### EXERCISE MATERIALS
══════════════════════════════

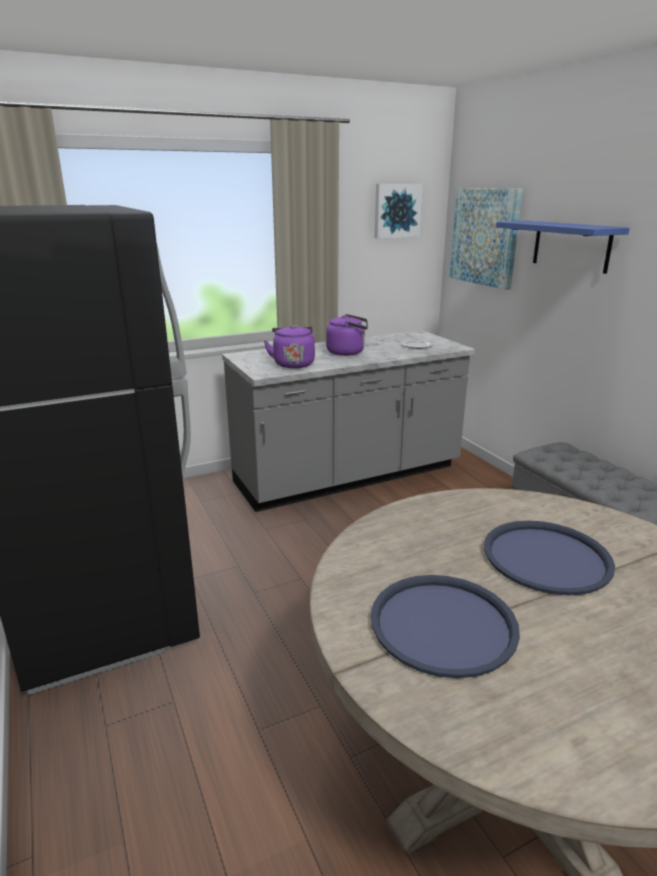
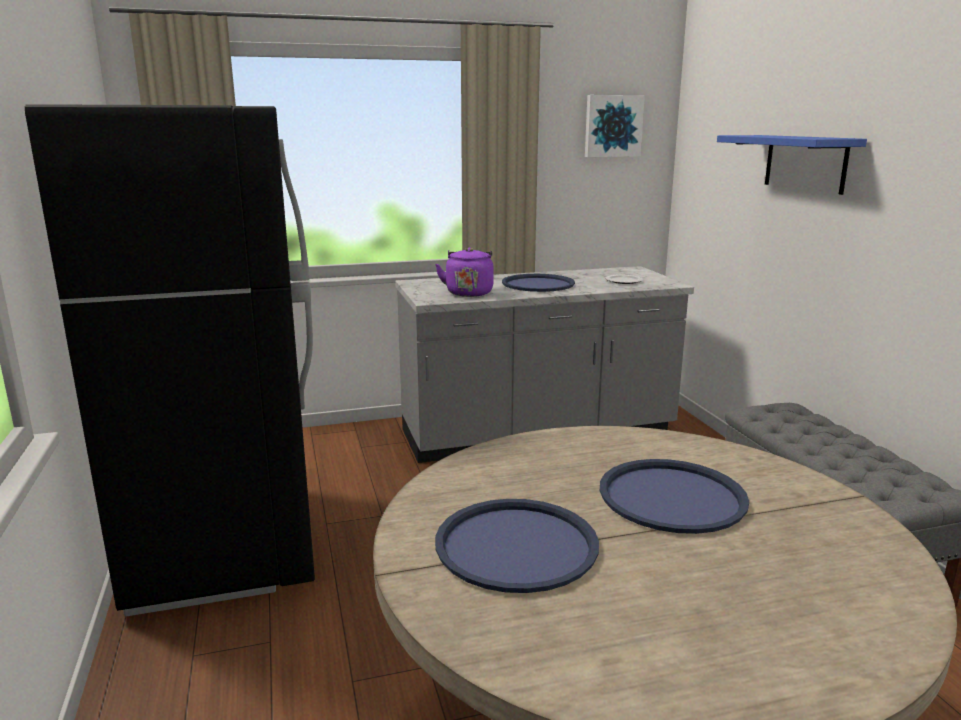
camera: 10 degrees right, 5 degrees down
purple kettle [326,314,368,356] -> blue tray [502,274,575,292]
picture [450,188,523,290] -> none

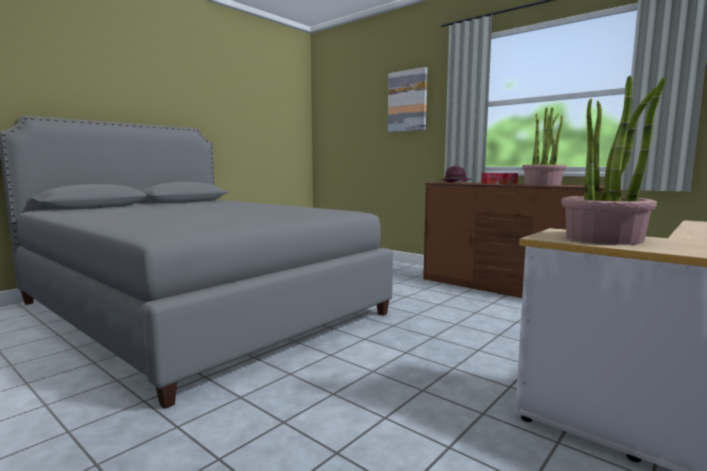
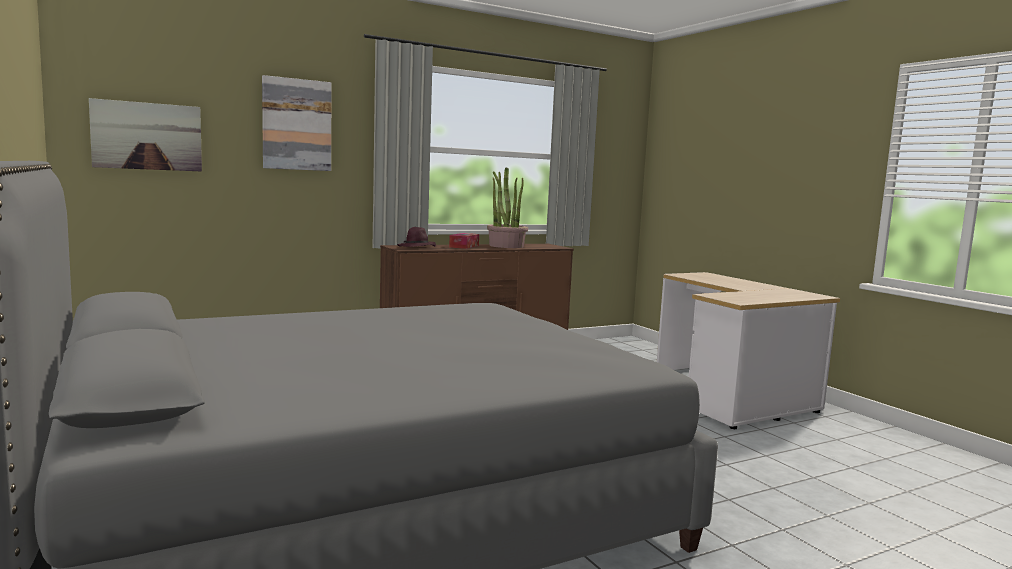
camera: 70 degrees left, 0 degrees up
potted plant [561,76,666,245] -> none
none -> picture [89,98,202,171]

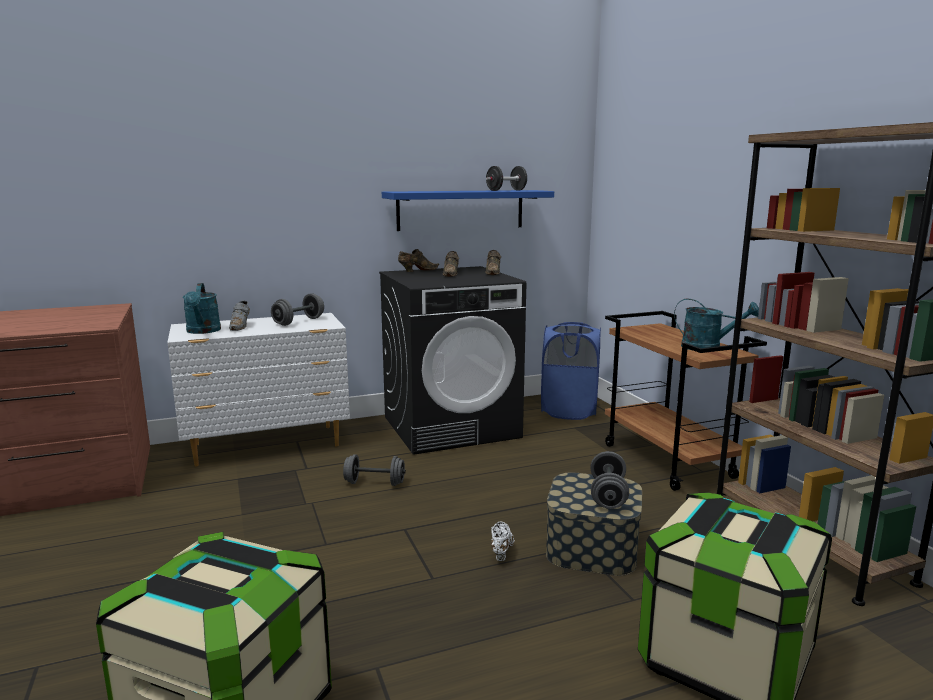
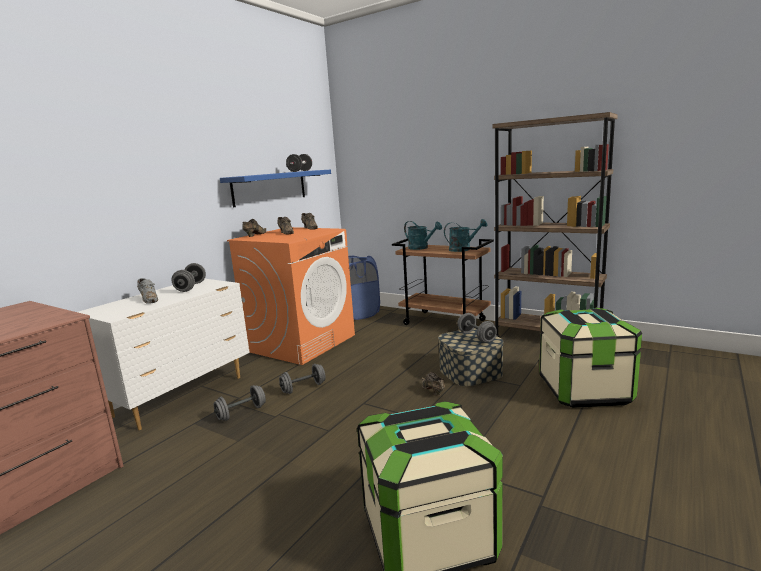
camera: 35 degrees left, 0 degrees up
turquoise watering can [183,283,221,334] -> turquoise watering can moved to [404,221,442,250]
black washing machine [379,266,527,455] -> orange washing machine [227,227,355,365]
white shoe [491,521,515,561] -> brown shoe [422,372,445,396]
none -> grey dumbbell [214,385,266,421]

══════════════════════════════

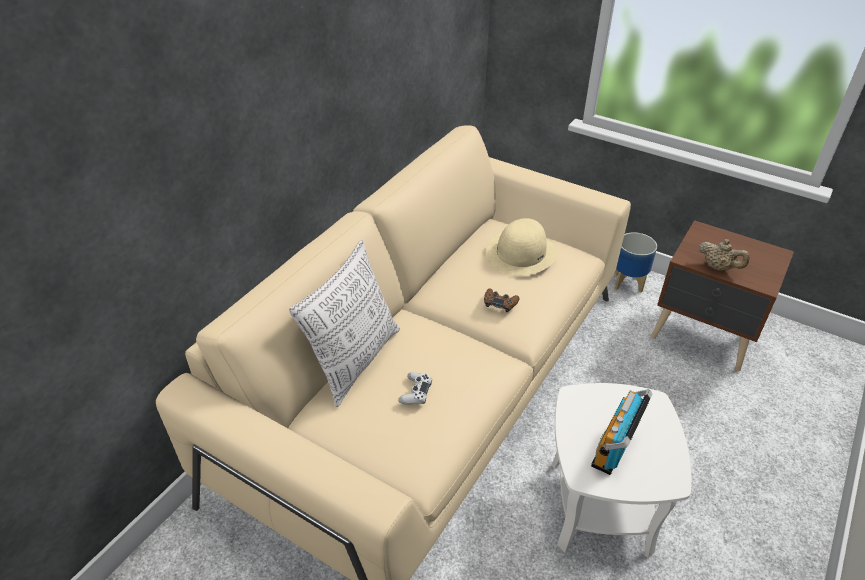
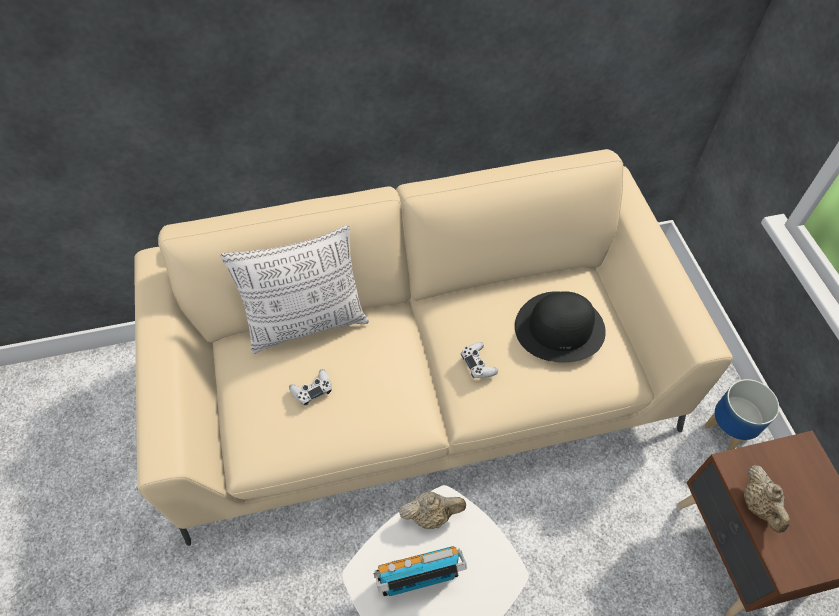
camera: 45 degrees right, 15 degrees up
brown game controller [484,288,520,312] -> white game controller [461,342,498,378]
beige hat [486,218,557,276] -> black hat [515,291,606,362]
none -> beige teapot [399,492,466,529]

══════════════════════════════

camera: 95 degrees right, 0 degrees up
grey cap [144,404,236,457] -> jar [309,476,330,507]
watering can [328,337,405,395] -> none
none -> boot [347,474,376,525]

══════════════════════════════

### THE PROBLEM
Copy out, from the listing above, every line that contains the string "white".

### TASK ANSWER
white shoe [491,521,515,561] -> brown shoe [422,372,445,396]
brown game controller [484,288,520,312] -> white game controller [461,342,498,378]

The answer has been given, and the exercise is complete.